Saved data entries
——

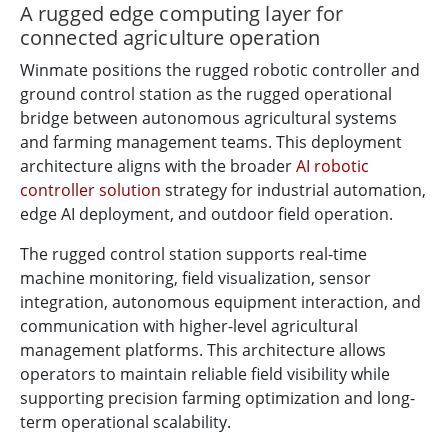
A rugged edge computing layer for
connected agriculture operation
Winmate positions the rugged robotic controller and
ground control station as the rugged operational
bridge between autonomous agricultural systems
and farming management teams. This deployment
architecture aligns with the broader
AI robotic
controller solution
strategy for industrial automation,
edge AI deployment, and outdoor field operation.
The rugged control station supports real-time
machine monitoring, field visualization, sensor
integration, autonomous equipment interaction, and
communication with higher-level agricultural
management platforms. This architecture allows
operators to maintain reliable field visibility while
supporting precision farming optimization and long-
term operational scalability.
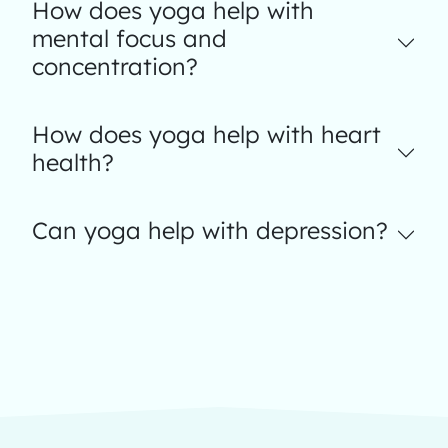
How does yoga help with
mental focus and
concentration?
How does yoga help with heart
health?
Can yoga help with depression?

——

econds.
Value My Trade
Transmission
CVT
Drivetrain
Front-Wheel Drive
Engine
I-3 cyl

——

ACTION ITEM:
Could you write out the data lines from the one containing "A rugged edge computing layer for" through the one containing "Can yoga help with depression?", both included, keeping each line unchanged? Leave the pictures out of your answer.

ANSWER SECTION:
A rugged edge computing layer for
connected agriculture operation
Winmate positions the rugged robotic controller and
ground control station as the rugged operational
bridge between autonomous agricultural systems
and farming management teams. This deployment
architecture aligns with the broader
AI robotic
controller solution
strategy for industrial automation,
edge AI deployment, and outdoor field operation.
The rugged control station supports real-time
machine monitoring, field visualization, sensor
integration, autonomous equipment interaction, and
communication with higher-level agricultural
management platforms. This architecture allows
operators to maintain reliable field visibility while
supporting precision farming optimization and long-
term operational scalability.
How does yoga help with
mental focus and
concentration?
How does yoga help with heart
health?
Can yoga help with depression?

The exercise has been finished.